Section of Medical Pathophysiology and Endocrinology, Department of Experimental Medicine, Sapienza University of Rome, Rome, Italy.
Centre for Rare Diseases (Endo-ERN Accredited), Policlinico Umberto I, Rome, Italy.
Front Endocrinol (Lausanne). 2023 Jun 29;14:1184530. doi: 10.3389/fendo.2023.1184530. eCollection 2023.

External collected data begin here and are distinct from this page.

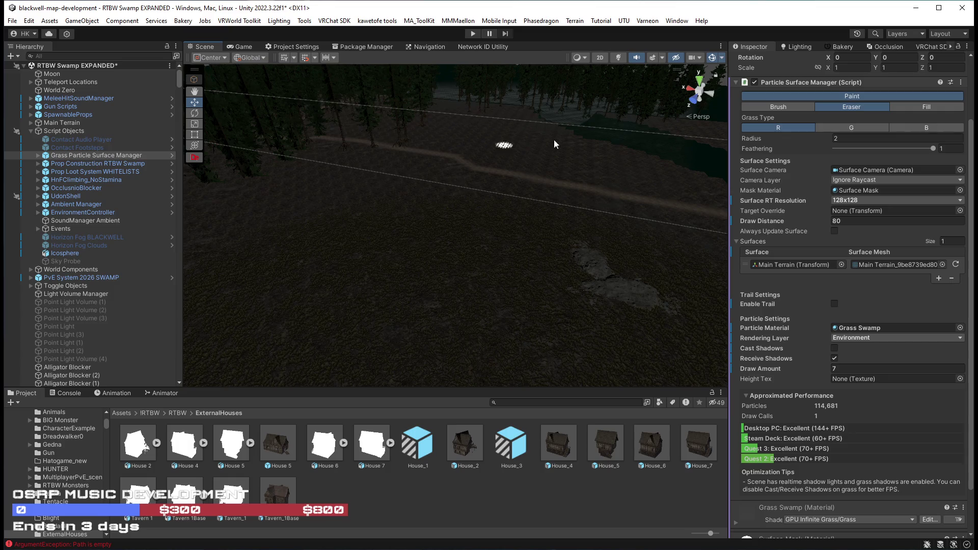
mouse_move(433, 261)
left_mouse_down()
mouse_move(550, 338)
mouse_move(545, 273)
mouse_move(443, 283)
mouse_move(458, 285)
left_mouse_up()
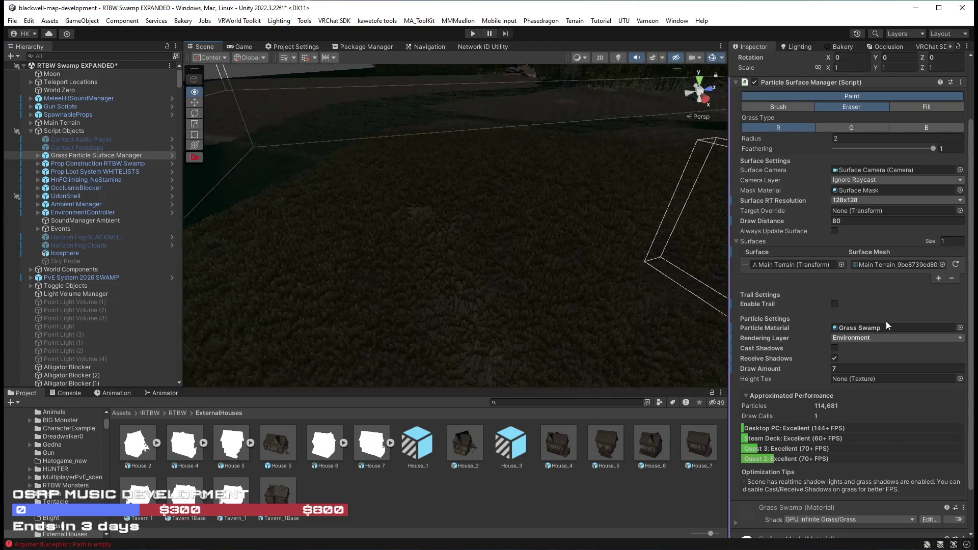
left_click_drag(440, 313, 520, 212)
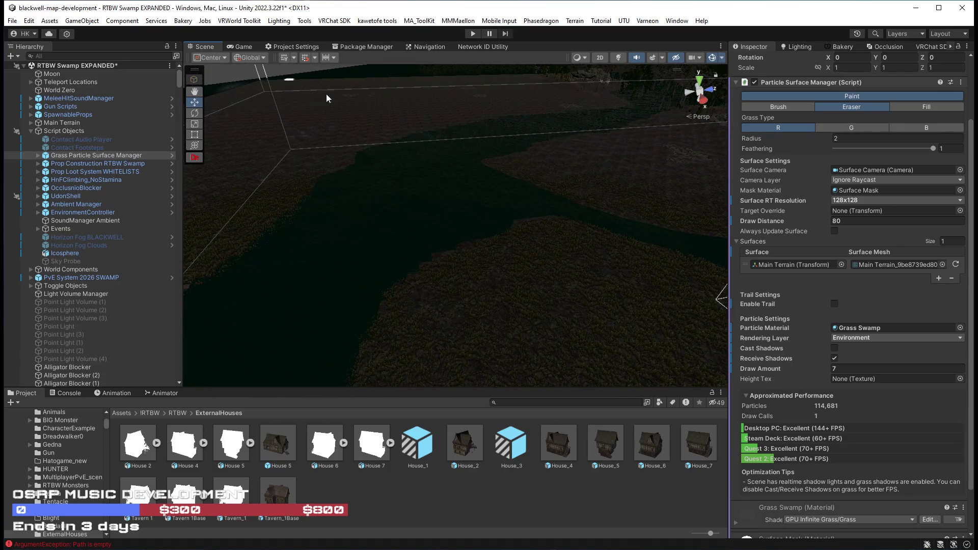
mouse_move(510, 123)
left_mouse_down()
mouse_move(734, 74)
mouse_move(844, 121)
mouse_move(763, 120)
mouse_move(894, 161)
left_mouse_up()
mouse_move(626, 197)
left_mouse_down()
mouse_move(574, 207)
mouse_move(555, 233)
mouse_move(605, 224)
left_mouse_up()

Functional hypogonadotropic hypogonadism (FHH) is an increasingly frequent condition, whose pathological mechanisms are not yet fully clarified. The concept of FHH has now completely replaced that of late onset hypogonadism, that only concerned the ageing man. FHH is the result of an impairment of the hypothalamic-pituitary gonadal axis (HPG-A) function, resulting in decreased testosterone concentrations associated with low or inappropriately normal gonadotropin levels and infertility; it can be diagnosed once organic causes of hypogonadism are excluded. The growing occurrence of FHH derives from its association with widespread conditions, such as obesity and diabetes mellitus, but also to the increasing ease and frequency of use of several drugs, such as opioids, glucocorticoids, and sex steroids. Moreover, given the tendency of many subjects to excessive physical activity and drastic reduction in caloric intake, FHH may also be secondary to low energy availability. Finally, the association with HIV infection should not be overlooked. Therefore, there is an important variability in the diseases that can lead to FHH. Despite the heterogeneity of the underlying pathologies, the mechanisms leading to FHH would seem quite similar, with the initial event represented by the impairment at the HPG-A level. Nevertheless, many different biological pathways are involved in the pathogenesis of FHH, therefore the aim of the current paper is to provide an overview of the main relevant mechanisms, through a detailed analysis of the literature, focusing specifically on pathogenesis and clinical, diagnostic and therapeutic aspects.
功能性促性腺激素低下性性腺功能减退症(FHH)是一种越来越常见的病症,其病理机制尚未完全阐明。FHH 的概念现在已经完全取代了迟发性性腺功能减退症,后者仅涉及老年男性。FHH 是下丘脑-垂体性腺轴(HPG-A)功能受损的结果,导致睾酮浓度降低,同时伴有低或不适当的正常促性腺激素水平和不育;一旦排除了性腺功能减退的器质性原因,就可以诊断为 FHH。FHH 的发生率增加源于其与广泛的疾病相关,如肥胖和糖尿病,但也与越来越多的药物(如阿片类药物、糖皮质激素和性激素)的使用更容易和更频繁有关。此外,鉴于许多人倾向于过度的身体活动和大幅减少热量摄入,FHH 也可能继发于能量供应不足。最后,不应忽视与 HIV 感染的关联。因此,导致 FHH 的疾病存在重要的可变性。尽管潜在病理学存在异质性,但导致 FHH 的机制似乎相当相似,最初的事件是 HPG-A 水平的损害。然而,许多不同的生物学途径参与了 FHH 的发病机制,因此,本文的目的是通过详细分析文献,重点关注发病机制以及临床、诊断和治疗方面,对主要相关机制进行概述。